(Required task 1) Could you write out the whole weekend post below, word for word?

(Text block)

Well, another weekend has come and gone and Monday is here, hotter than hell already!
One day, while we were having the house painted, there was a knock at the front door. A pleasant looking woman stood there, clipboard in hand and asked for either me or Carlos by name.
I asked what she needed and she said she was here from the County tax assessment office to measure our pool. Our. Pool.
I was a bit taken aback, because, well, although we've only lived here two years I was nearly 100% certain that we didn't have a pool. And I told Pleasant Looking Woman just that.
Are you sure?
Well, I said, if we had a pool you would have found me in it by now.
I wish we had a pool today!
Yesterday we went to see the new Harry Potter movie. It was good; I always like Harry Potter, mostly because I spend the rest of the day walking around and saying Pott-ah for no reason. But it really felt like it was merely a set-up to the next two, the last two, movies to come. Good, not great.
Now, however, as we're sitting there, waiting for the film to start, they flash the Silence Your Cell Phones Now Please sign on the screen. I was thrilled to see the woman next to me open her purse, scoop out her phone and, well, not turn it off, but turn off the ringer. Silence. I get it now. I was ready to thank her because it always seems that a phone goes off in the movie theater these days.

(Extracted entries)
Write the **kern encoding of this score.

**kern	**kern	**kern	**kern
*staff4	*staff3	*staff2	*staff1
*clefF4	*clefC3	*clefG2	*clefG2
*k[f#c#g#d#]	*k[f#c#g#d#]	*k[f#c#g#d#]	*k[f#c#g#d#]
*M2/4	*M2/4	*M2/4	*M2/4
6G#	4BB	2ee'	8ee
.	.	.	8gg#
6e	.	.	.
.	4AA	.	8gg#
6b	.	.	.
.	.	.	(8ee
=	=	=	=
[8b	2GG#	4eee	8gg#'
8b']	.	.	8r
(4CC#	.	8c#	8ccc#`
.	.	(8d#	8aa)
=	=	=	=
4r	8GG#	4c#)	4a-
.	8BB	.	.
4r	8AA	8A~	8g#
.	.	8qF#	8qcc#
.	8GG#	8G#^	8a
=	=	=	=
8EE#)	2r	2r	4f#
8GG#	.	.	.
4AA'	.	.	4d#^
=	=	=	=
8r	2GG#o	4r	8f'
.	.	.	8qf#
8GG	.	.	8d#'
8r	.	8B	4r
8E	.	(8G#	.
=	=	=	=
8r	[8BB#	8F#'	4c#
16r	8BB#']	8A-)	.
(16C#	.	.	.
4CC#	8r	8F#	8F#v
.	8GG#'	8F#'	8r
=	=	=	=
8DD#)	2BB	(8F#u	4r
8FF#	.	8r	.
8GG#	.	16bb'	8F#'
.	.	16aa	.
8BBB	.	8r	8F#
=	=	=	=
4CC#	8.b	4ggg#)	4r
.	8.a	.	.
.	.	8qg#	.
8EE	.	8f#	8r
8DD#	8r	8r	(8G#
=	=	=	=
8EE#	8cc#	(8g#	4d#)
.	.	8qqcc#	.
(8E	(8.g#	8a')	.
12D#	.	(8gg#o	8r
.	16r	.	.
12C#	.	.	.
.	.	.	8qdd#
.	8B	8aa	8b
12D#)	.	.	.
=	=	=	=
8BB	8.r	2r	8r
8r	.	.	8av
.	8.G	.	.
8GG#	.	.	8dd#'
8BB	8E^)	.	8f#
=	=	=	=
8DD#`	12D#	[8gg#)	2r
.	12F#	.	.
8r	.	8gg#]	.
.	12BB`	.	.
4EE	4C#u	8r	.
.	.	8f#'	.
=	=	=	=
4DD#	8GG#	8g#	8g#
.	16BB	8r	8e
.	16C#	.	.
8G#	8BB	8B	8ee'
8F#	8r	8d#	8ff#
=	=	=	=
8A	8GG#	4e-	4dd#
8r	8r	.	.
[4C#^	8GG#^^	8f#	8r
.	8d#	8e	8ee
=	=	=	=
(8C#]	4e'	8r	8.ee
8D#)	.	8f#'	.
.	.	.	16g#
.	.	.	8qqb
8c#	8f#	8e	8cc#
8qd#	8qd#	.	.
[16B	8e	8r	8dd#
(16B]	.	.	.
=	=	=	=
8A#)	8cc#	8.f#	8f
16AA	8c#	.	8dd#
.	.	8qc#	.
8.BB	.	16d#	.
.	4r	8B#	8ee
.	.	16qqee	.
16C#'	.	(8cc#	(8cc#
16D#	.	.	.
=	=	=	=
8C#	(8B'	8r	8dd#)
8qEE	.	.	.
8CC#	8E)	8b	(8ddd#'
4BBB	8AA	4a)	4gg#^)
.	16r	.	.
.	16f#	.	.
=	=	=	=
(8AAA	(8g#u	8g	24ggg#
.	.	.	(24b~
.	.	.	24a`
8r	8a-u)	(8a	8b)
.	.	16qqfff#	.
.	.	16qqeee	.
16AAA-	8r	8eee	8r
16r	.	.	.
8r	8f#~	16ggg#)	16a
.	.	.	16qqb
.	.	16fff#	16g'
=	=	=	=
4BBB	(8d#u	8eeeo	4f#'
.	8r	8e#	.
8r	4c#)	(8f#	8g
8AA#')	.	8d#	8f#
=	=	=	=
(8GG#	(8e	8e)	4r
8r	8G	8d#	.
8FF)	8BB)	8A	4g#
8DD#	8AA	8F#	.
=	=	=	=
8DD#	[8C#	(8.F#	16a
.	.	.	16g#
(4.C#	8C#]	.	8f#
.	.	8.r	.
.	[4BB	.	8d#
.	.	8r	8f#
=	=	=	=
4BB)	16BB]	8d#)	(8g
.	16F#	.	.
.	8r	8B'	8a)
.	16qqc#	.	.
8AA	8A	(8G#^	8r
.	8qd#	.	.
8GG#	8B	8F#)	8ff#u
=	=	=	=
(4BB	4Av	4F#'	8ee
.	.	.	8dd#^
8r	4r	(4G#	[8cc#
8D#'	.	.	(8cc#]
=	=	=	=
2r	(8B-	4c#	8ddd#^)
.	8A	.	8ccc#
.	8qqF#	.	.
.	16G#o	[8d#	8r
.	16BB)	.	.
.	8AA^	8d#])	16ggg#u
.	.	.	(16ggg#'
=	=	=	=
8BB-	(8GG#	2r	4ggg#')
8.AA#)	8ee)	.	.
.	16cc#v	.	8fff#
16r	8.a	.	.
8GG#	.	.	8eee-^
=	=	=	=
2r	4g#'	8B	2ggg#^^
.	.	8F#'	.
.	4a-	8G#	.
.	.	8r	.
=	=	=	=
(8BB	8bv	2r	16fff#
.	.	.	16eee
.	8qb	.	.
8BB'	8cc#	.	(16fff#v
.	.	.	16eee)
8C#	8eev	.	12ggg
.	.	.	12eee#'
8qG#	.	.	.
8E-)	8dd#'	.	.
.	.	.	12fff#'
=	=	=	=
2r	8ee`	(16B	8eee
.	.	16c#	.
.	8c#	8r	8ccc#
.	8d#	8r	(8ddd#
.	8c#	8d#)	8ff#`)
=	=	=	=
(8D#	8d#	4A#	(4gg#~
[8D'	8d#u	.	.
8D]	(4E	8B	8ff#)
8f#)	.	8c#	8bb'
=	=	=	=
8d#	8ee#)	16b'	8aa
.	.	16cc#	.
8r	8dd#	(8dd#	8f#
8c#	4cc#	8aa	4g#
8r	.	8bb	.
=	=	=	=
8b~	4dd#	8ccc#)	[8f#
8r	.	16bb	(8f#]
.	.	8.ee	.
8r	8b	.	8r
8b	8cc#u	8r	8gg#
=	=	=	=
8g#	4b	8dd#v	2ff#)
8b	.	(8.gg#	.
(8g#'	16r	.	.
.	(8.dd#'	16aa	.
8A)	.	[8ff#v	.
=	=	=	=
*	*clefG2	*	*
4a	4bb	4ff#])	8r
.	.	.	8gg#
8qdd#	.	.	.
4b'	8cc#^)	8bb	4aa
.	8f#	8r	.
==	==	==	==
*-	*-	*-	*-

(Required task 2) Which lines in the rows above contain the string "kern"? Pull out every one of them, treating uppercase and lowercase as different.

(Written answer 1)
Well, another weekend has come and gone and Monday is here, hotter than hell already!
One day, while we were having the house painted, there was a knock at the front door. A pleasant looking woman stood there, clipboard in hand and asked for either me or Carlos by name.
I asked what she needed and she said she was here from the County tax assessment office to measure our pool. Our. Pool.
I was a bit taken aback, because, well, although we've only lived here two years I was nearly 100% certain that we didn't have a pool. And I told Pleasant Looking Woman just that.
Are you sure?
Well, I said, if we had a pool you would have found me in it by now.
I wish we had a pool today!
Yesterday we went to see the new Harry Potter movie. It was good; I always like Harry Potter, mostly because I spend the rest of the day walking around and saying Pott-ah for no reason. But it really felt like it was merely a set-up to the next two, the last two, movies to come. Good, not great.
Now, however, as we're sitting there, waiting for the film to start, they flash the Silence Your Cell Phones Now Please sign on the screen. I was thrilled to see the woman next to me open her purse, scoop out her phone and, well, not turn it off, but turn off the ringer. Silence. I get it now. I was ready to thank her because it always seems that a phone goes off in the movie theater these days.

(Written answer 2)
Write the **kern encoding of this score.
**kern	**kern	**kern	**kern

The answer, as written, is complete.